Completed contract method definition

What is the Completed Contract Method?

The completed contract method is used to recognize all of the revenue and profit associated with a project only after the project has been completed. This method yields the same results as the percentage of completion method, but only after a project has been completed. Prior to completion, this method does not yield any useful information for the reader of a company’s financial statements.

When to Use the Completed Contract Method

The completed contract method is used when there is uncertainty about the collection of funds due from a customer under the terms of a contract. Since revenue and expense recognition only occurs at the end of a project, the timing of revenue recognition can be both delayed and highly irregular. Given these issues, the method should only be used under the following circumstances:

  • When it is not possible to derive dependable estimates about the percentage of completion of a project; or

  • When there are inherent hazards that may interfere with completion of a project; or

  • When contracts are of such a short-term nature that the results reported under the completed contract method and the percentage of completion method would not vary materially.

Advantages of the Completed Contract Method

There are several advantages associated with using the completed contract method, which are as follows:

  • Income tax deferral. The delay in income recognition associated with the completed contract method allows a business to defer the recognition of related income taxes. This defers the payment of cash to a later period, thereby giving the company the use of that cash in the meantime.

  • Simplifies revenue recognition. Because all revenue recognition is done at the conclusion of a project, the completed contract method allows you to avoid estimating project progress, the amount of work completed, or the percentage of costs incurred.

  • Reduces complexity. Because revenue recognition is delayed until the end of a project, the completed contract method reduces the complexity of the accounting work required for a project. This is quite useful when a contractor does not have a large accounting staff, and especially when they are not highly trained in the complexities of contract accounting.

  • Avoids premature profit recognition. When there are substantial uncertainties related to a project, using the completed contract method eliminates the risk of recognizing profits prematurely, when there may actually be no profit at all, or perhaps a loss.

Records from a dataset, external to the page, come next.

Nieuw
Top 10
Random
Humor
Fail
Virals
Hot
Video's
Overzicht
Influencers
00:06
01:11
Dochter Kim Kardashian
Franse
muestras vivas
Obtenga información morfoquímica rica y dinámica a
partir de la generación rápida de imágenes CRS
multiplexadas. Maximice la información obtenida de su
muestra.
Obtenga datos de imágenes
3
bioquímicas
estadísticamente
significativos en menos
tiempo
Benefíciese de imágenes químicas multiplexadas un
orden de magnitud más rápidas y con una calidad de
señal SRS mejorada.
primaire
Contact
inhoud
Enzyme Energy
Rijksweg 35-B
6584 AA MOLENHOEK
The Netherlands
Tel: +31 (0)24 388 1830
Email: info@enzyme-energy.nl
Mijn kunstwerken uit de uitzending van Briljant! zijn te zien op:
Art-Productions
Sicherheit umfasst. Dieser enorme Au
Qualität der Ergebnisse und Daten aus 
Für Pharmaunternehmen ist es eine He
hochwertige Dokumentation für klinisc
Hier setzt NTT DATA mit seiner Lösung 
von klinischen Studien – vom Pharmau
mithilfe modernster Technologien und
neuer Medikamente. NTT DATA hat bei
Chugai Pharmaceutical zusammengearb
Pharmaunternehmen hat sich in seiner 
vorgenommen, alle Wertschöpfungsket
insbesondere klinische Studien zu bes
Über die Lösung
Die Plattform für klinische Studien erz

Disadvantages of the Completed Contract Method

The completed contract method creates several disadvantages for financial reporting and performance analysis, which are as follows:

  • Distorted financial results during the contract period. Revenue and profit are not recognized until the project is completed, even though work may occur over multiple reporting periods. This can make financial statements appear unusually weak during the construction phase and unusually strong when the contract is finished.

  • Reduced transparency for financial statement users. Investors and lenders may find it difficult to assess the progress or profitability of long-term contracts. Because results are deferred, the financial statements do not reflect the economic activity occurring during the contract period.

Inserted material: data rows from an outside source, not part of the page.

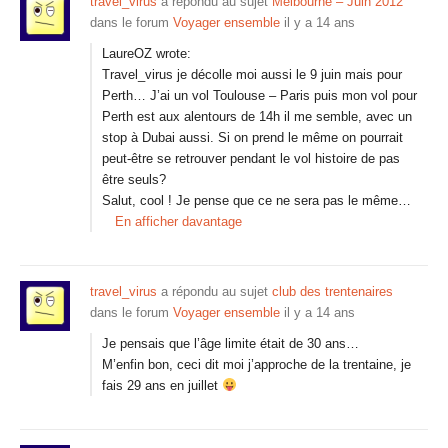
travel_virus
a répondu au sujet
Melbourne – Juin 2012
dans le forum
Voyager ensemble
il y a 14 ans
LaureOZ wrote:
Travel_virus je décolle moi aussi le 9 juin mais pour
Perth… J’ai un vol Toulouse – Paris puis mon vol pour
Perth est aux alentours de 14h il me semble, avec un
stop à Dubai aussi. Si on prend le même on pourrait
peut-être se retrouver pendant le vol histoire de pas
être seuls?
Salut, cool ! Je pense que ce ne sera pas le même…
En afficher davantage
travel_virus
a répondu au sujet
club des trentenaires
dans le forum
Voyager ensemble
il y a 14 ans
Je pensais que l’âge limite était de 30 ans…
M’enfin bon, ceci dit moi j’approche de la trentaine, je
fais 29 ans en juillet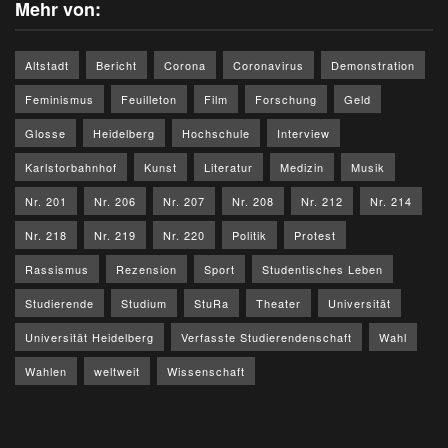
Mehr von:
Altstadt
Bericht
Corona
Coronavirus
Demonstration
Feminismus
Feuilleton
Film
Forschung
Geld
Glosse
Heidelberg
Hochschule
Interview
Karlstorbahnhof
Kunst
Literatur
Medizin
Musik
Nr. 201
Nr. 206
Nr. 207
Nr. 208
Nr. 212
Nr. 214
Nr. 218
Nr. 219
Nr. 220
Politik
Protest
Rassismus
Rezension
Sport
Studentisches Leben
Studierende
Studium
StuRa
Theater
Universität
Universität Heidelberg
Verfasste Studierendenschaft
Wahl
Wahlen
weltweit
Wissenschaft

  • Potential tax volatility. Income is recognized in a single period when the contract is completed, which can cause large fluctuations in taxable income. This timing issue may result in uneven tax obligations and less predictable tax planning outcomes.

Related AccountingTools Courses

Auditing Construction Contractors

Construction Accounting

Project Accounting

Revenue Recognition

Accounting for the Completed Contract Method

If a contract is being accounted for under the completed contract method, record billings issued and costs incurred on the balance sheet during all periods prior to the completion of the contract, and then shift the entire amount of these billings and costs to the income statement upon completion of the underlying contract. A contract is assumed to be complete when the remaining costs and risks are insignificant.

If there is an expectation of a loss on a contract, record it at once even under the completed contract method; do not wait until the end of the contract period to do so. Recording losses at once represents the most conservative form of accounting, ensuring that financial statement users are aware of problems as soon as they arise.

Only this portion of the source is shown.